1o La science ne nie ni n’affirme que ce qui pense soit indivisible ; elle n’en sait rien : mais elle nie qu’on puisse démontrer la divisibilité à l’infini de la matière, et plusieurs physiciens ont pris décidément parti contre cette opinion. La substance de l’âme pourrait donc être une particule matérielle, indivisible, si l’on veut, atomiquement, mais soumise, comme toute autre, aux phénomènes d’affinité et de composition chimique. D’après cela, la monade qui pensait dans le cerveau de Newton ne serait point anéantie ; mais elle pourrait avoir passé indifféremment dans la pulpe d’une orange, dans le pis d’une chèvre ou dans la tête d’un enfant.

2o La mort, ajoute-t-on, n’est que la division des parties. — Mais s’il est une vérité reconnue en physique, c’est que la matière, divisible ou non à l’infini, est indestructible. Ce qui périt par la mort, c’est un aggrégat, un organisme, capable de certains effets spontanés et de certains mouvements. L’unité de substance, exclusivement attribuée à l’âme, ne lui donnerait donc aucun avantage sur la matière.

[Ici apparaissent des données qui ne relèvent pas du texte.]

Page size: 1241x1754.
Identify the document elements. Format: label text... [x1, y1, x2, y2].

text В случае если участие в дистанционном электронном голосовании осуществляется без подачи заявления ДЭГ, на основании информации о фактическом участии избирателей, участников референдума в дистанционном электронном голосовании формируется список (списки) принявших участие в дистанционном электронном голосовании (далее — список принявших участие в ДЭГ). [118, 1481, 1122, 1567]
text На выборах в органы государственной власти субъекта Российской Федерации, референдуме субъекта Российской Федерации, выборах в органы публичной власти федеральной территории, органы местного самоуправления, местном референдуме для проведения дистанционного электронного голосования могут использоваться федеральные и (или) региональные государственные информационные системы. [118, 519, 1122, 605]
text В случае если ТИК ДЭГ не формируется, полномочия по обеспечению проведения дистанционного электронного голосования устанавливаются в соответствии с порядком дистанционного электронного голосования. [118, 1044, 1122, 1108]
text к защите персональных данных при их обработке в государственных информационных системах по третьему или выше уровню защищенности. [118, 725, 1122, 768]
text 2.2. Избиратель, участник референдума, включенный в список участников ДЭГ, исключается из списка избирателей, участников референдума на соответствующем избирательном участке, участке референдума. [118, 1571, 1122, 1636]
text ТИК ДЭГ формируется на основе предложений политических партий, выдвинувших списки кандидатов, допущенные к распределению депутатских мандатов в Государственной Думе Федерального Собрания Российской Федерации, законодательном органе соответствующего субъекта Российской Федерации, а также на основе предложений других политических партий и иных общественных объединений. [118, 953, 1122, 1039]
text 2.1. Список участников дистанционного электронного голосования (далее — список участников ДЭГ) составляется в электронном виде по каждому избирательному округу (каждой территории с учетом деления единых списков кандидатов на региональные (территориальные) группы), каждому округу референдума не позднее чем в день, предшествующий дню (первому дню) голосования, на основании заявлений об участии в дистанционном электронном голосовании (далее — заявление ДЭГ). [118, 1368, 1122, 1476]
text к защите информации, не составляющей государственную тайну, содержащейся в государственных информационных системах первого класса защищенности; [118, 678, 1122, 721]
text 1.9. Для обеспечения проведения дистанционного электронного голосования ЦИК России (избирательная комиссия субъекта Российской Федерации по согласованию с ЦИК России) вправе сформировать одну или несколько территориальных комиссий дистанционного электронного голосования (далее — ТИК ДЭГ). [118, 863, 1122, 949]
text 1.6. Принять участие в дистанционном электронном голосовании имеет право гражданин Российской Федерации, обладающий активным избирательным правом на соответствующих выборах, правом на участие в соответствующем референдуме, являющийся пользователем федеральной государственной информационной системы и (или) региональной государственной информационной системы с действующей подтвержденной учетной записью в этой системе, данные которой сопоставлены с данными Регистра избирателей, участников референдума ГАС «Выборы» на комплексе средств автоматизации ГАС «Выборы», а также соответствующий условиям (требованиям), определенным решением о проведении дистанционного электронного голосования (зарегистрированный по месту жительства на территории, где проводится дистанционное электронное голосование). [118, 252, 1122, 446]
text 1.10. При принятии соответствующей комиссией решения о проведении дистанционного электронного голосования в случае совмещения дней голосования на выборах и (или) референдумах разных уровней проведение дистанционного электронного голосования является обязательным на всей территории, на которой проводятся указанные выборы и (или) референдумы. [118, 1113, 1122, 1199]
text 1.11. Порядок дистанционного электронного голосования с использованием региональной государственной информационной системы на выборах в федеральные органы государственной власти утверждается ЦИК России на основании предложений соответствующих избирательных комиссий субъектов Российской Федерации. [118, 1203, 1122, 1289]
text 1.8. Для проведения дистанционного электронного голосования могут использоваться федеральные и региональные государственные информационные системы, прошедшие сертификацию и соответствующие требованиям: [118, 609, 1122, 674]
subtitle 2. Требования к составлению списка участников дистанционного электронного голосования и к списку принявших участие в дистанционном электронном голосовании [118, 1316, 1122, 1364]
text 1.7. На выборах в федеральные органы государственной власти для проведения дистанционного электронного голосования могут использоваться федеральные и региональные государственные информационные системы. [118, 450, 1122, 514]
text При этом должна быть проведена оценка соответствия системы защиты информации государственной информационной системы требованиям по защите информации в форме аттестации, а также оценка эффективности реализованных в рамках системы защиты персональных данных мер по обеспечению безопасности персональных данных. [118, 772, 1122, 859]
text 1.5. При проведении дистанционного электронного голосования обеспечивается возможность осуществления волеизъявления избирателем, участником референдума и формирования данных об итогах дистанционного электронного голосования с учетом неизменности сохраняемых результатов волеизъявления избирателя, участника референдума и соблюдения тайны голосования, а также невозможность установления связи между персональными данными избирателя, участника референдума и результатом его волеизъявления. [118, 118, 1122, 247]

3o L’âme, dit-on, est indivisible, parce que la pensée est indivisible. Mais, observait Kant, l’auteur des catégories, c’est confondre mal à propos les concepts de quantité et de qualité : rien n’autorise à dire que l’attribut de la pensée soit en même temps l’attribut du sujet.

4o Qui nous assure, en effet, que la pensée ne puisse être aussi bien l’effet d’une synthèse organique que le produit d’une force simple et indivisible ? Connaissons-nous toutes les propriétés de la matière ? pouvons-nous limiter la puissance de ses organismes ? Pour moi, je ne vois point qu’il soit nécessaire de recourir à des forces occultes à mesure que l’on parcourt l’échelle des êtres ; et si je conçois qu’il y ait progrès du cristal à la plante, de la plante à l’insecte, et de celui-ci au quadrupède, je conçois aussi qu’il y ait progrès du quadrupède à l’homme. J’entrevois, d’après cette gradation, comment se constituent l’unité et la simplicité du moi humain ; je n’ai pas besoin pour cela de recourir à la présence d’un agent inconnu. Quoi donc ! faudra-t-il admettre des âmes de singes, des âmes de poissons, des âmes de chenilles, des âmes de poiriers et des âmes de champignons ?… Je n’ai garde, assurément, de donner ces analogies pour des preuves ; je ne les offre que comme probabilités ; et, contre le syllogisme plus haut proposé, cela me suffit ; je réponds à une généralité par une autre.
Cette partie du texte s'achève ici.